## Thursday, May 6, 2010

### Van Inwagen, Pruss, and the PSR

Alexander Pruss has just posted an interesting (albeit concise) reply to Peter van Inwagen's objection to the PSR. Van Inwagen relies on the premise that:

1. No contingent fact can be explained by a necessary fact.

(1), however, seems implausible. Consider the following proposition: "George couldn't divide the fourteen peanuts among the three party-goers because 14 is not divisible by 3."

Technically, 14 is divisible by 3, but I think what Pruss means is that 14 divided by 3 does not give us a number without a fraction (14 divided by 3 equals 4 2/3). What we have, then, is a necessary fact - 14 cannot be divided into 3 equal shares without fractions - that explains a contingent fact - namely, that George wishes to divide the peanuts equally among himself and his guests.

Now, it might be said that there additional, contingent facts about this instance.
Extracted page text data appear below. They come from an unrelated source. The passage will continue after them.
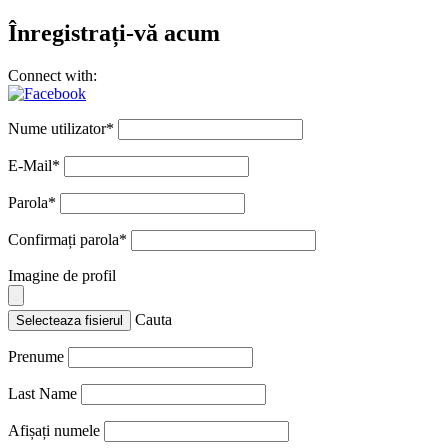
Înregistrați-vă acum
Connect with:
Nume utilizator
*
E-Mail
*
Parola
*
Confirmați parola
*
Imagine de profil
Cauta
Selecteaza fisierul
Prenume
Last Name
Afișați numele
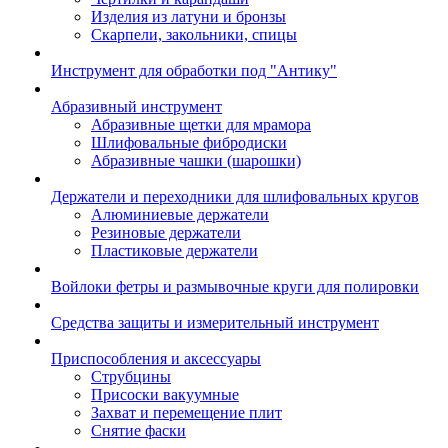
Изделия из латуни и бронзы
Скарпели, закольники, спицы
Инструмент для обработки под "Антику"
Абразивный инструмент
Абразивные щетки для мрамора
Шлифовальные фибродиски
Абразивные чашки (шарошки)
Держатели и переходники для шлифовальных кругов
Алюминиевые держатели
Резиновые держатели
Пластиковые держатели
Войлоки фетры и размывочные круги для полировки
Средства защиты и измерительный инструмент
Приспособления и аксессуары
Струбцины
Присоски вакуумные
Захват и перемещение плит
Снятие фаски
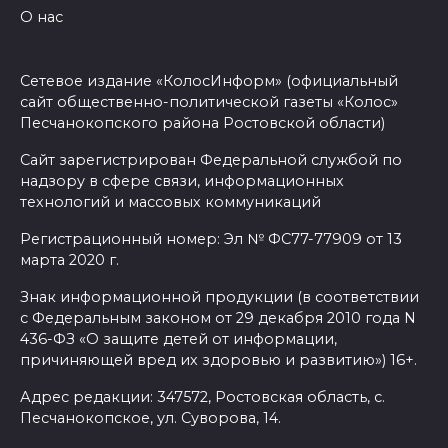
О нас
Сетевое издание «КолосИнформ» (официальный
сайт общественно-политической газеты «Колос»
Песчанокопского района Ростовской области)
Сайт зарегистрирован Федеральной службой по
надзору в сфере связи, информационных
технологий и массовых коммуникаций
Регистрационный номер: Эл № ФС77-77909 от 13
марта 2020 г.
Знак информационной продукции (в соответствии
с Федеральным законом от 29 декабря 2010 года N
436-ФЗ «О защите детей от информации,
причиняющей вред их здоровью и развитию») 16+.
Адрес редакции: 347572, Ростовская область, с.
Песчанокопское, ул. Суворова, 14.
George and his friends do not go to the party by any necessity, nor do they exists by necessity, nor are there 14 peanuts by necessity. Each of these facts is contingent. However, what Pruss' illustration does show is that a necessary fact can at least partially explain a contingent fact. I'm not sure if anyone doubts this, though, or if it really ends up as a defense of the strong version of the PSR at all. There are many weaker versions of the PSR (I myself have defended a number of them), so we might just add another to the list in which all contingent facts have at least a partial explanation.

1. You said:

"What we have, then, is a necessary fact - 14 cannot be divided into 3 equal shares without fractions - that explains a contingent fact - namely, that George wishes to divide the peanuts equally among himself and his guests."

How does this mathematical truth explain George's wish as mentioned above?

2. I take Pruss to be thinking of a necessary mathematical axiom as "explaining" some contingent fact insofar as it serves as a necessary precondition for that fact's instantiation.

If X, then Y.

But, if ~X, does Y obtain? If not, then the reality of X appears to serve as a (at least partial) explanation for Y.

3. George's wish is itself an additional contingent fact, but I don't think Pruss is suggesting that the mathematical truth in question explains that.